Braves president John Schuerholz heads the Rule 4 draft committee which may try to "hard slot" the amateur draft in future years. This would force teams to pay a set bonus to draftees depending on their draft slot. This is a practice the Braves have used successfully for years, but many experts believe it will be bad for baseball if the practice is mandated. Would Bo Jackson have played baseball if he was treated like just another athlete? More after the jump...
Let's deflate the biggest fallacy about slot bonuses right away. Many baseball execs and writers claim that hard slotting players will give small market teams a fighting chance. The simple fact is, nothing could be farther from the truth: paying over slot is what gives the small market teams a chance to get talented players. Why in the world would the best college pitcher in the draft sign with the Pittsburgh Pirates, a team who is going nowhere fast, when they know a hot young team like the Washington Nationals will pick him up later in the draft and he could help build a dynasty with Strasbourg and Harper? The equalizer is that the Pirates can compensate the player to be a trailblazer for their team because they've been saving money to sign him. Small market teams have been using this strategy for years to retain talented players who would not otherwise sign with their team. The fact is: paying over slot is a good thing and an important tool for small market teams.
The next complaint we often hear from baseball execs is that draft bonuses are a risky investment on young and untested players. Here's the truth about draft bonuses: bonuses are a drop in the bucket to a major league baseball team. MLB teams spend about 6.5 million dollars on drafted players. This is a small portion of their annual budgets which average out nearly 100 million dollars. For 6.5 million dollars, baseball teams get to reserve the rights to up to 50 players for 7 years of cost controlled baseball. In 2002, the Brewers signed Prince Fielder for a slot record 2.4 million dollars and then were only required to pay him the league minimum for the first 3 years of his MLB career. It was the steal of the century. In 2007, the San Francisco Giants gave Madison Bumgarner 2 million dollars as the 10th overall draft pick. In 2010, they rode Bumgarner and fellow young arms Tim Lincecum and Matt Cain to a world series victory. They paid Bumgarner $400,000 for the entire season. The truth is that paying overslot is an amazing opportunity to retain young talent for a drop in the bucket compared to what you would pay for similar talent on the free agent market.
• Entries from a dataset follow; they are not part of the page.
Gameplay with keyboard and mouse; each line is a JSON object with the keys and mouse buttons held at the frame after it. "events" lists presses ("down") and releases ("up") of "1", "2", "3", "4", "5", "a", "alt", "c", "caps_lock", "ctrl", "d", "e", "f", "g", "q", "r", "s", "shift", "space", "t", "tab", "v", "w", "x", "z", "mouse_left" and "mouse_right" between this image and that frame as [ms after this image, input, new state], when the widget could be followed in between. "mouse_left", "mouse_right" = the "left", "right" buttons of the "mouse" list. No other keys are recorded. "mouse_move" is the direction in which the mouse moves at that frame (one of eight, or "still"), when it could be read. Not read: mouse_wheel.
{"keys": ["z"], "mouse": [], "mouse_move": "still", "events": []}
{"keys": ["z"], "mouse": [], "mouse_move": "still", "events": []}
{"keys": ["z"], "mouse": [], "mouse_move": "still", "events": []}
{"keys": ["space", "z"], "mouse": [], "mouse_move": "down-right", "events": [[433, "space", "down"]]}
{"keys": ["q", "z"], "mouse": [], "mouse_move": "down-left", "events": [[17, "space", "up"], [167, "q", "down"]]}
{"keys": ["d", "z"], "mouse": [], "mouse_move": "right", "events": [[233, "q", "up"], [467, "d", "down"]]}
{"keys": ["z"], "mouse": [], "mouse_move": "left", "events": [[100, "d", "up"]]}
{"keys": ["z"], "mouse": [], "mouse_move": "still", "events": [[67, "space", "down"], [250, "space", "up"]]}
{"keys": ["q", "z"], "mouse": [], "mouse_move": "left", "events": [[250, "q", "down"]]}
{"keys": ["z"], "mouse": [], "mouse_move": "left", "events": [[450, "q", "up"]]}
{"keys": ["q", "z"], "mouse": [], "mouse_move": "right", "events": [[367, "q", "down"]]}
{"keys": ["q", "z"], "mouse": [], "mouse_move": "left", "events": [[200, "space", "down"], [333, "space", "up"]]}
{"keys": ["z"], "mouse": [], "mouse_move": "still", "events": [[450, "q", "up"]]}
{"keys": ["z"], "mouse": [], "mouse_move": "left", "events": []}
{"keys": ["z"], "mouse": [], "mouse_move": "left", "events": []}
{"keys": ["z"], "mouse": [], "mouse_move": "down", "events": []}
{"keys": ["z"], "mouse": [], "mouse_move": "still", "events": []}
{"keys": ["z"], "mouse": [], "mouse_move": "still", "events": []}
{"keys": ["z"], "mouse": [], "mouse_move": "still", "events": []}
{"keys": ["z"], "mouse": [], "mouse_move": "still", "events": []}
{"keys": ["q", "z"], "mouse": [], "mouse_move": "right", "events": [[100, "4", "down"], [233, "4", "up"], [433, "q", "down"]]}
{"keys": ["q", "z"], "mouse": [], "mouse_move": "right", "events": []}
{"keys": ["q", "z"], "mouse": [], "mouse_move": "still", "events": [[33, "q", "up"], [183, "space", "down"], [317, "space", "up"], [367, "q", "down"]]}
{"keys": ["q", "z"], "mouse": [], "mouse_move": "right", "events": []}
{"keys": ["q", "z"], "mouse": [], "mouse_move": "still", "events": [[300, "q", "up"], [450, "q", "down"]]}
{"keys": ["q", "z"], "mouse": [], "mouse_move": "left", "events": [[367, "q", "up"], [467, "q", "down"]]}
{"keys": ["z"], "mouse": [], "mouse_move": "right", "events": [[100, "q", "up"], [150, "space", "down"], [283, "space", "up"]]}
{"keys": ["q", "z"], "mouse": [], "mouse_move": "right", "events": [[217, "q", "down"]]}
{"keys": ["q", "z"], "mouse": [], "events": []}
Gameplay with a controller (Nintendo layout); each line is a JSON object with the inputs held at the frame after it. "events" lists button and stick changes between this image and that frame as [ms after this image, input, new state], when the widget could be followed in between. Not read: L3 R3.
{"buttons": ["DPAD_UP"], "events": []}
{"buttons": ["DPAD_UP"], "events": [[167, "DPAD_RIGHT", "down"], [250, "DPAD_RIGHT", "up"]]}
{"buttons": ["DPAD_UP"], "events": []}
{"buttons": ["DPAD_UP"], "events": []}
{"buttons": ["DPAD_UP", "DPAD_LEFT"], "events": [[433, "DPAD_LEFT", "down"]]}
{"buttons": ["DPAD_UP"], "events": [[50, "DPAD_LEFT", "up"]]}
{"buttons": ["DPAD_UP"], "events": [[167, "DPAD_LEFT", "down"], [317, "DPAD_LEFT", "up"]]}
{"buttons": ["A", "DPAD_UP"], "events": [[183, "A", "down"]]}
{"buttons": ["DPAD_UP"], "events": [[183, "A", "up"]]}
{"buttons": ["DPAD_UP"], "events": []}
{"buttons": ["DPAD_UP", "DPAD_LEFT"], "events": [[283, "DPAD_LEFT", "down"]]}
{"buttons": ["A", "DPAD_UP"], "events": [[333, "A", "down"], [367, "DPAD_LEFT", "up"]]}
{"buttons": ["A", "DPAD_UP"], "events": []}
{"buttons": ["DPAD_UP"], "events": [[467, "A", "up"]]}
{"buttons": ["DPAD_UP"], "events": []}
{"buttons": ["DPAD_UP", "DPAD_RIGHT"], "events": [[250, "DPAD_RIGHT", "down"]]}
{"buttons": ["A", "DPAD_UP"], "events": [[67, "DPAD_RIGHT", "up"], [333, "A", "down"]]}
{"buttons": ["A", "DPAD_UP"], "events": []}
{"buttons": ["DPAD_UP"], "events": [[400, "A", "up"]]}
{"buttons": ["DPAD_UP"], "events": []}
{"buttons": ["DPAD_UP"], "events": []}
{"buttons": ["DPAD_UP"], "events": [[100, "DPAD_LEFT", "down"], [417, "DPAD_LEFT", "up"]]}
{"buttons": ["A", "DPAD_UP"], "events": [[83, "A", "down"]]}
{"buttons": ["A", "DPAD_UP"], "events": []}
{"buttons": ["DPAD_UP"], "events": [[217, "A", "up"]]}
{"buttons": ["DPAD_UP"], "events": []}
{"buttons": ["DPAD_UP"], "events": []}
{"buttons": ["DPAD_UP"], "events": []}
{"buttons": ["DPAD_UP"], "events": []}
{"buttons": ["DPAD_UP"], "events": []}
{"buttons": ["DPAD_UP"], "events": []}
What dissapoints me most about the talk of hard slotting is the fact that Schuerholz doesn't seem to understand that being the head of the Rule 4 draft board makes him a custodian for the sport. His job is to put Major League Baseball above the agenda of his team. The simple fact is that bonuses allow baseball to retain marquee talent that might slip away to other sports. Baseball is a business and its a business that competes with football and basketball for ticket sales, advertising revenue, and merchandise sales. If baseball is going to create and sustain an advantage over competing sports, marquee athletes are the best way to do it. Baseball needs players who can make highlight reel plays, drive balls into the stratosphere, and light up speed guns. Young rising star athletes who can choose multiple paths to professional sports might have the choice of 4 free years of college after which they will have the immediate opportunity to play at the highest level of football or basketball; or they can sign with a baseball team, play several years in the minors, and hope things work out. Baseball teams need to be able to offer big bonuses to retain players like Bubba Starling or Matt Szczur. If they can't lockdown these players, then they risk losing the players along with their jersey and ticket sales to other sports.
John Schuerholz would be doing a great disservice to baseball if he leads the Rule 4 draft board to believe that hard slotting does not put small market teams at a disadvantage and is not a bad investment choice for the future of the game. The simple fact is that not one of the common arguments for hard slotting holds up when put under a microscope. How is it possible that the former president of a team known for one of the greatest two sport starts of the 20th century doesn't get why this would be a bad investment for the game?